June 21st, 2019 by Ric Hanson

(Radio Iowa) — More than 100-thousand acres of farmland in three southwest Iowa counties were flooded this spring. One southwest Iowa farmer says his family has been able to plant just THREE PERCENT of their cropland due to this spring’s flooding.  “About 75 or 76 acres is about all I’m going to get in this year.” Pat Sheldon says in a normal year, his family’s farming operation near Percival would plant 25-hundred acres of corn or soybeans. They planted beans this year. This is the second time in less than a decade that Sheldon’s farm has been hit by flooding.

“We had to build a new home after 2011 and we built this one up, so it’s dry and in a good shape,” Sheldon says. “Some of our buildings have had water in them, lost some grain bins and some of that stuff.” Sheldon says hauling out the rotten grain is a concern.

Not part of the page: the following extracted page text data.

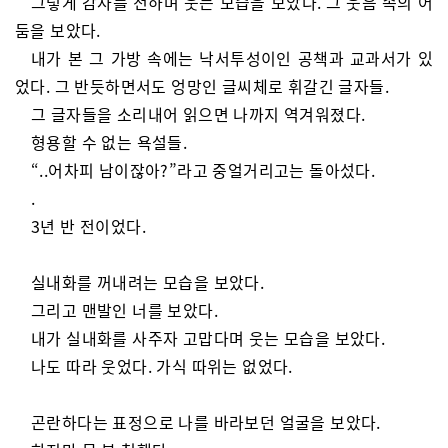
그렇게 감사를 전하며 웃는 모습을 보았다. 그 웃음 속의 어
둠을 보았다.
내가 본 그 가방 속에는 낙서투성이인 공책과 교과서가 있
었다. 그 반듯하면서도 엉망인 글씨체로 휘갈긴 글자들.
그 글자들을 소리내어 읽으면 나까지 역겨워졌다.
형용할 수 없는 욕설들.
“..어차피 남이잖아?”라고 중얼거리고는 돌아섰다.
.
3년 반 전이었다.
실내화를 꺼내려는 모습을 보았다.
그리고 맨발인 너를 보았다.
내가 실내화를 사주자 고맙다며 웃는 모습을 보았다.
나도 따라 웃었다. 가식 따위는 없었다.
곤란하다는 표정으로 나를 바라보던 얼굴을 보았다.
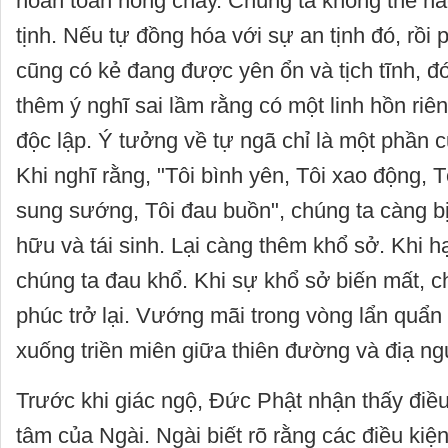
hoàn toàn nóng cháy. Chúng ta không thể n
tịnh. Nếu tự đồng hóa với sự an tịnh đó, rồi
cũng có kẻ đang được yên ổn và tịch tĩnh, đó
thêm ý nghĩ sai lầm rằng có một linh hồn riên
độc lập. Ý tưởng về tự ngã chỉ là một phần c
Khi nghĩ rằng, "Tôi bình yên, Tôi xao động, Tô
sung sướng, Tôi đau buồn", chúng ta càng b
hữu và tái sinh. Lại càng thêm khổ sở. Khi h
chúng ta đau khổ. Khi sự khổ sở biến mất, c
phúc trở lại. Vướng mãi trong vòng lẩn quẩn đó
xuống triền miên giữa thiên đường và điạ ng
Trước khi giác ngộ, Đức Phật nhận thấy điều
tâm của Ngài. Ngài biết rõ rằng các điều kiệ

“Most of ours isn’t as bad as what I’ve seen some of the neighbors have, but you know the structural integrity of some of those bins in getting the grain out in a safe manner is a real issue — I mean a very dangerous issue,” Sheldon says. “Farming’s dangerous enough in normal conditions, let alone the things we’re dealing with now and it’s going to be a while because we’ve got to fix roads before we can even get a lot of it out.”

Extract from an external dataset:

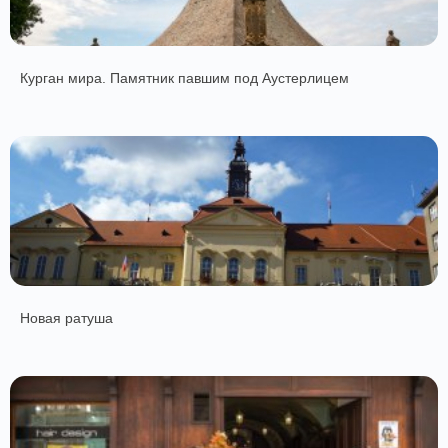
Курган мира. Памятник павшим под Аустерлицем
Новая ратуша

Nearly two MILLION bushels of corn and another half a million bushels of soybeans were sitting in grain bins and spoiled by this spring’s flooding. The U-S-D-A has not yet come up with the documentation required for getting federal payments to cover some of those losses. State officials advise farmers who are removing grain to take photos and have a third-party confirm how much grain was damaged.

A state legislator from Glenwood says farmers in his area are struggling to figure out how to safely remove ground-level sections of their grain bins — so a skid loader can be used to get the spoiled grain out.